John the Baptist: The Jews had a particular liking for John the Baptist and his followers. John's task was to point to the Lamb of God as John the Baptist did.
Heresy (Gnostics): There were those teaching that spirit and matter were apposed to each other. While spirit was good, matter was bad. God could not be involved in matter therefore he could not have come down to earth in the form of Jesus Christ.

2. Differences between the Synoptic Gospels and Gospel of John.

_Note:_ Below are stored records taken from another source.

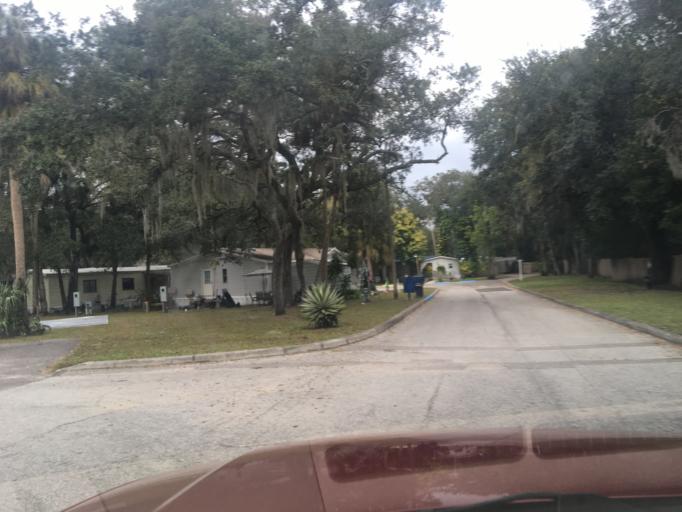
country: US
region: Florida
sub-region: Hillsborough County
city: Gibsonton
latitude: 27.8531
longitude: -82.3580
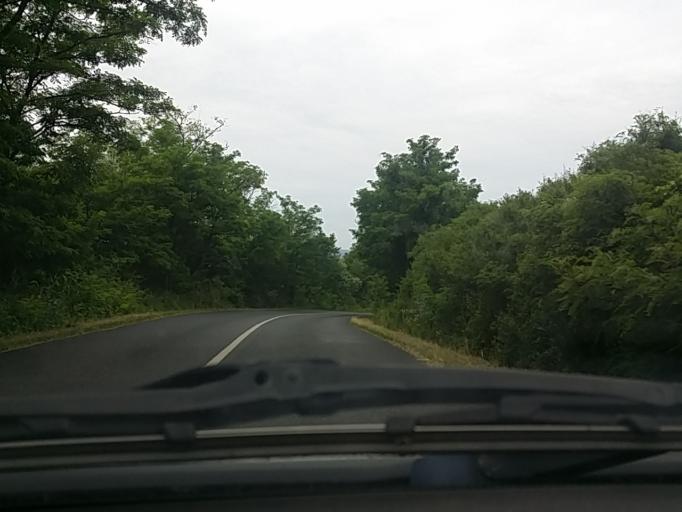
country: HU
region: Pest
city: Csobanka
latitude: 47.6263
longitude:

John's writing does not allow it to be compared with the other three Gospels. Matthew, Mark and Luke can be matched in many places called synoptics.

  • John alone describes the wedding of Cana of Galilee (2:1-11)
  • The visit of Nicodemus to Jesus (3:1-15)
  • The Samaritan woman at the well (chapter 4)
  • Raising of Lazarus (chapter 11)
  • Jesus washing the disciples feet (13:1-17)
  • Teaching of the Holy Spirit (13-17)
  • Jesus as the Shepherd discourse (Chapter 10)
  • John does not mention any of Jesus' parables

3. Jewish thought v Greek thought

When an orthodox Jew meets another one their discussion does not include what work they do or what care they drive it is who is your father? Genealogy is important for them. The Greek mind cannot comprehend this at all. If John had given a genealogy his readers would have been distracted from his main message. Tracing back to a Jewish King David would be met with total ignorance.

Greeks would understand the use of Logos. Read Acts 17 to see Paul discussing with the Greek philosophers about the Logos. This is why John starts his Gospel with the Logos.

4. Main Message of John

John wishes to convey two main teaching aspects. The humanity of Jesus and the Divinity of the Son of God.

[A] His Humanity

One the one hand he shows Jesus at his most vulnerable like when he shows tiredness at the well (4:6), his anger in the Temple (2:15), he showed concern for the hungary and those who feared (6:5,20), he could weep with those in distress(11:35). On the cross he showed sgns of physical thirst (19:38).

[B] His Divinity

John shows in the superb first chapter that before all things existed was The Word. Jesus was the creator of all things. He was before all things. He called himself I AM (8:58), he mentions the glory he had with his father before his incarnation. Christ's glory is scattered throughout his Gospel. In practical terms Jesus tells the woman at the well her life story (4:16-17). He knew how long the man had been at the pool waiting for healing (5:6). John saw that Jesus had answers to people's situations without any information being disclosed previously.

5. Who was John?

The strange aspect of this Gospel is that although the writer is clearly in the picture he never mentions himself.

  • John was part of the inner cabinet of Jesus' disciples.
  • Peter, James and John are mentioned several times.
  • He was present at the Transfiguration. (Matt 17:1).
  • Jesus disclosed the end times to them (Mark 13:3).
  • Jesus took them into the Garden of Gethsemane (Mark 14:33)
  • Peter and Andrew his brother were the first disciples but John and James his brother were called by Jesus almost immediately afterwards (Luke 5:10).
  • When the Ruler of the Synagogue's daughter was dying Jesus took the three and raised her from the dead (Lk 8:50-55).